DOCCS officials said the program is just one part of a wider push to offer food-related incentives to people incarcerated in state prisons. In an email, a DOCCS spokesperson said the program was developed after officials sat down with the Incarcerated Liason Committees to figure out a way to improve vaccination rates.
“The feedback received was that offering food items from local vendors, that is not accessible in the facility but which the ILCs periodically purchase, would be an enticement,” the spokesperson said.
There is no cost projection for this program, according to the spokesperson, because there is no projection for how many inmates will take advantage of the initiative.
As of Oct. 18, the spokesperson said, 15,851 inmates, or 49.9% of all people in DOCCS custody have taken the vaccine. Clinics have been held at every facility and every incarcerated person has been given the chance to take a vaccine. DOCCS is currently offering the Johnson & Johnson single-dose vaccine and the Moderna two-dose vaccine to inmates.
Officials with the New York State Correctional Officers and Police Benevolent Association, the union representing state correctional officers, said the program is another example of an unfair difference between how unvaccinated inmates are treated and how unvaccinated correctional officers are treated.
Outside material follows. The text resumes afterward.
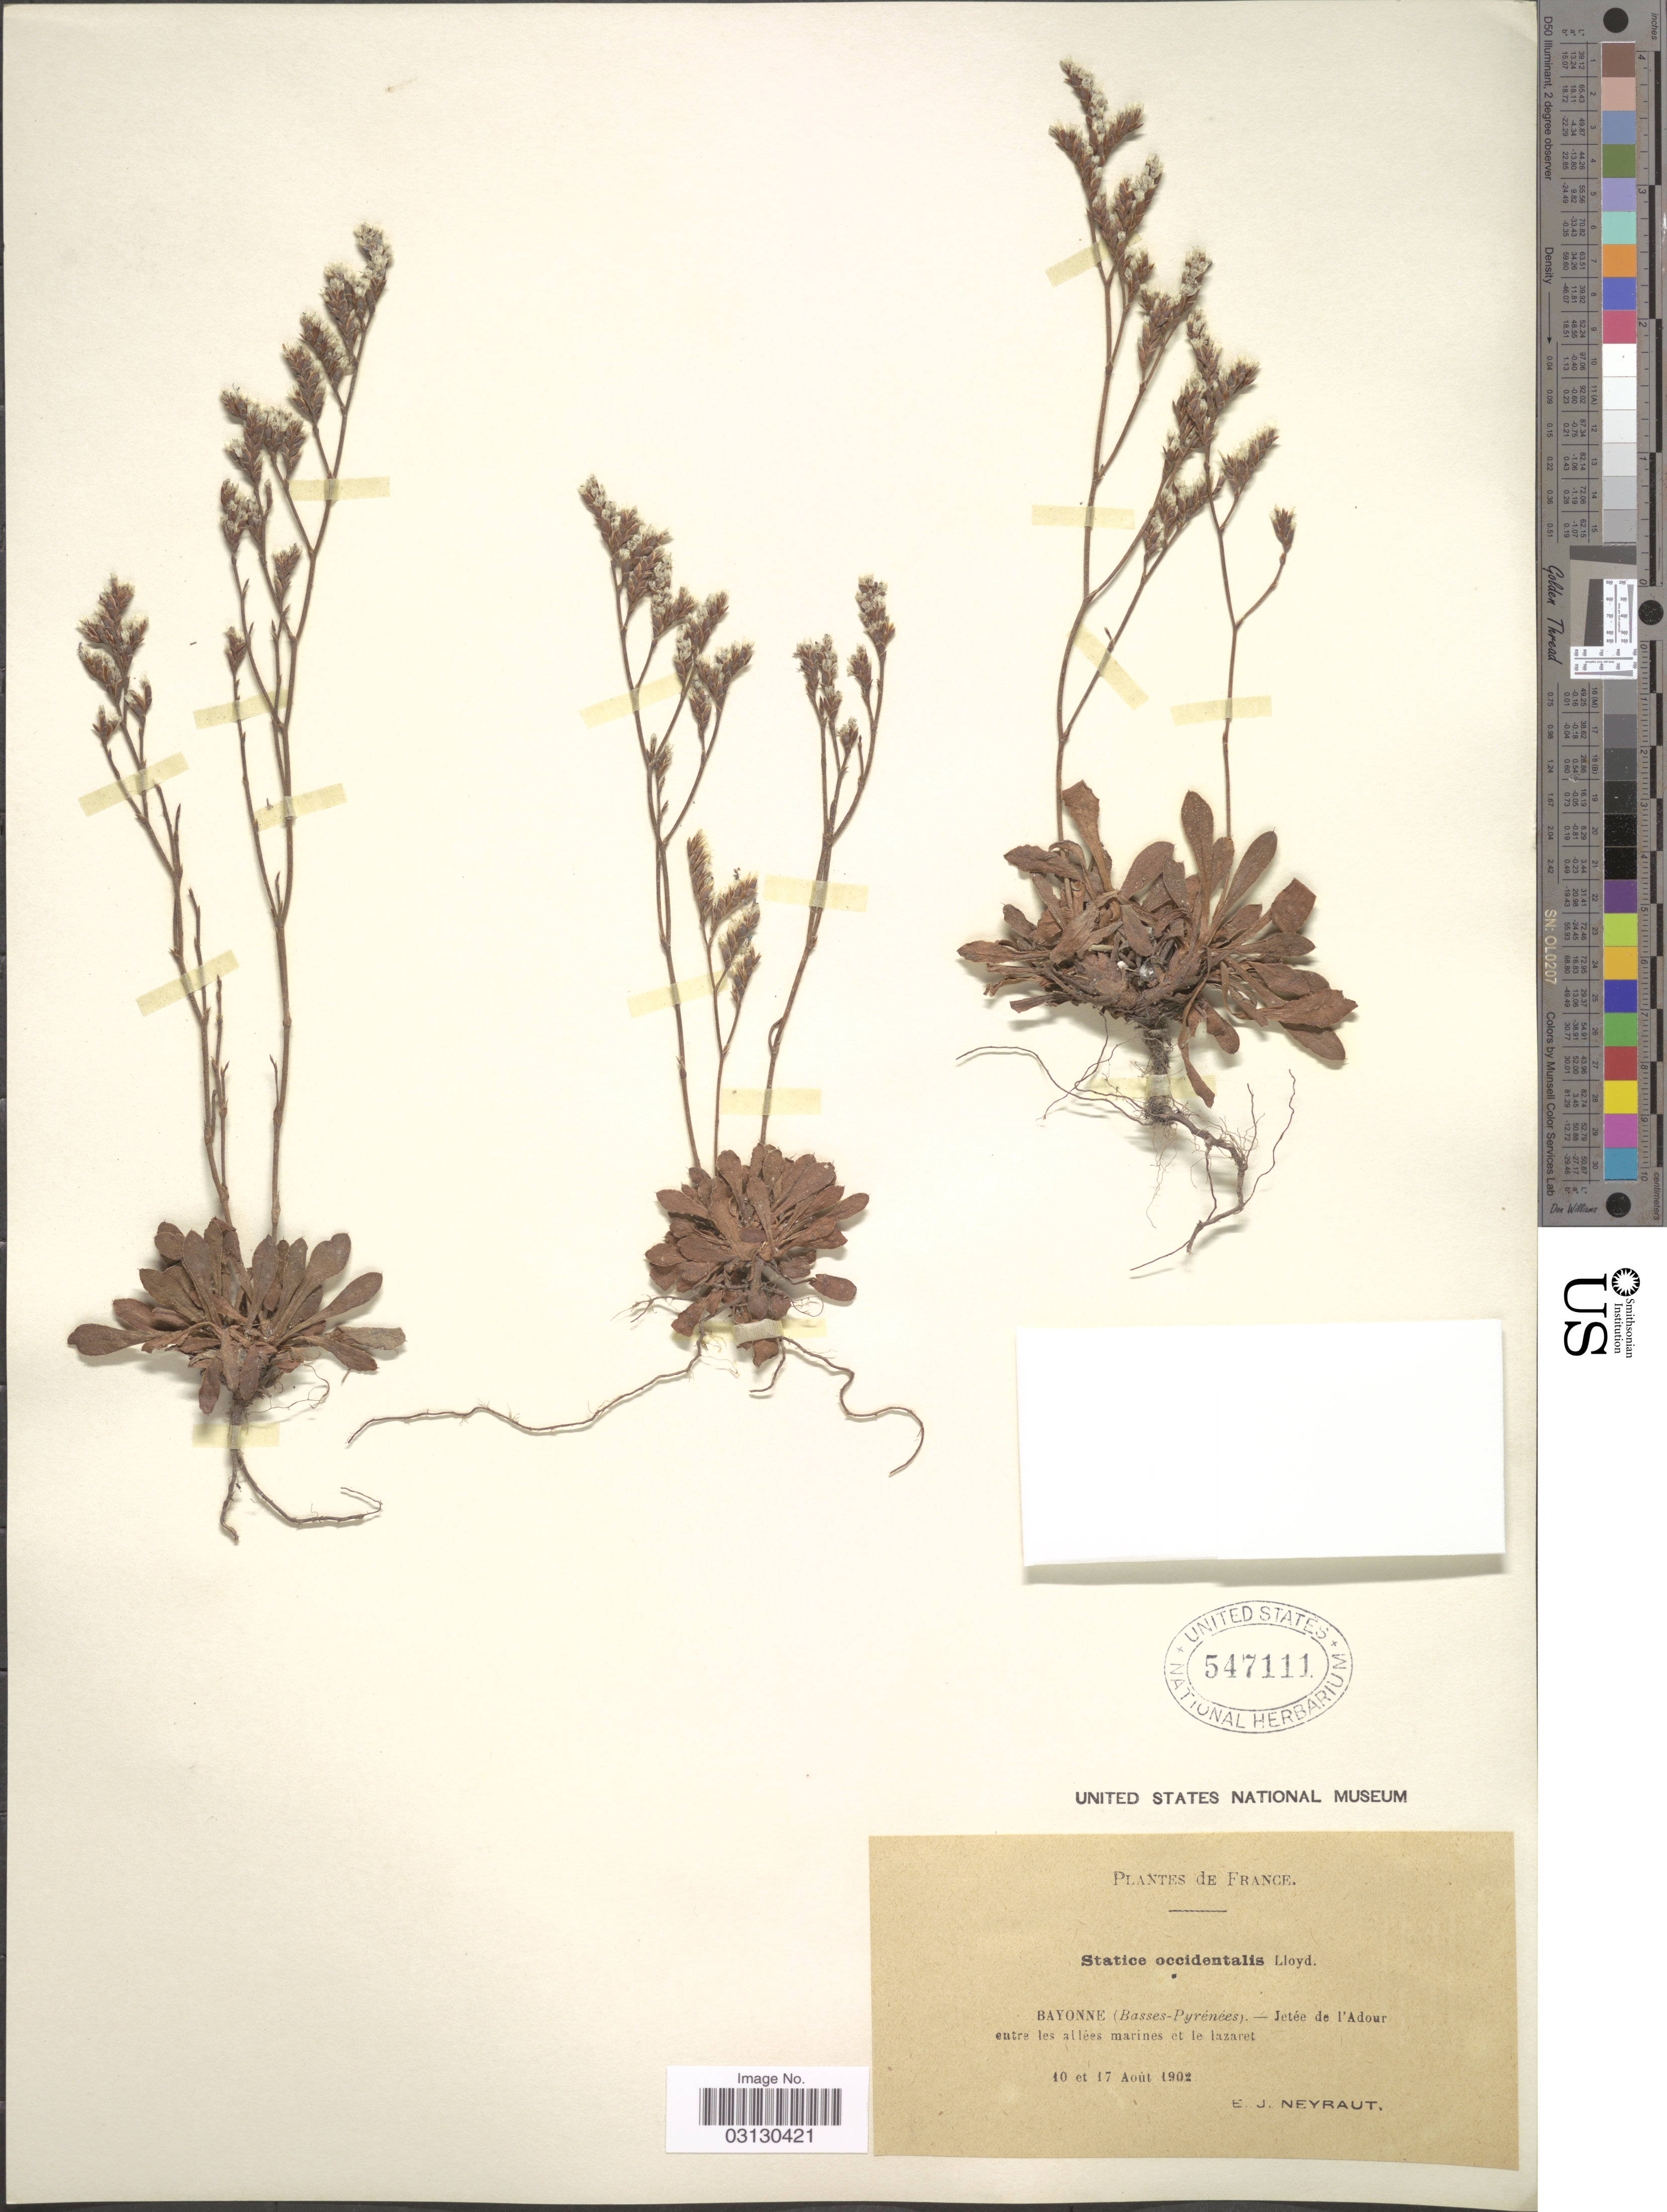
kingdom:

“For an administration that prides itself in equality, it’s demoralizing to see the disparity in the treatment of inmates and staff,” said NYSCOPBA President Michael B. Powers in a statement Wednesday. “Since the beginning of the pandemic, our employees have worked long overtime hours in violent and harsh working conditions, and are now subjected to a confusing, complicated testing mandate on their own time.”
Correctional officers who remain unvaccinated are required by state mandate to submit weekly COVID-19 tests to prevent the spread of the disease. Officers are asked to submit tests from home or at state-contracted testing sites run by private companies. NYSCOPBA members sued the state over the vaccine mandate when it was announced over the summer, although the courts denied their request for a temporary restraining order.
“Meanwhile, the state is using valuable resources to bring taxpayer-funded Happy Meals into facilities to incentivize inmates to get vaccinated. Where’s the fairness in that?” Mr. Powers said. “The state should treat everyone who resides inside the walls of the prison system equally and provide universal testing of staff, inmates, contractors and visitors at the facilities.”
While the department will not comment on pending litigation, the DOCCS spokesperson said correctional officers have been given a number of incentives to get vaccinated, as has every New York resident. The state has offered lotteries for vaccinated people to enter for tickets to Bills, Giants and Jets games, and DOCCS facilities have held employee appreciation luncheons for staff who elect to get vaccinated.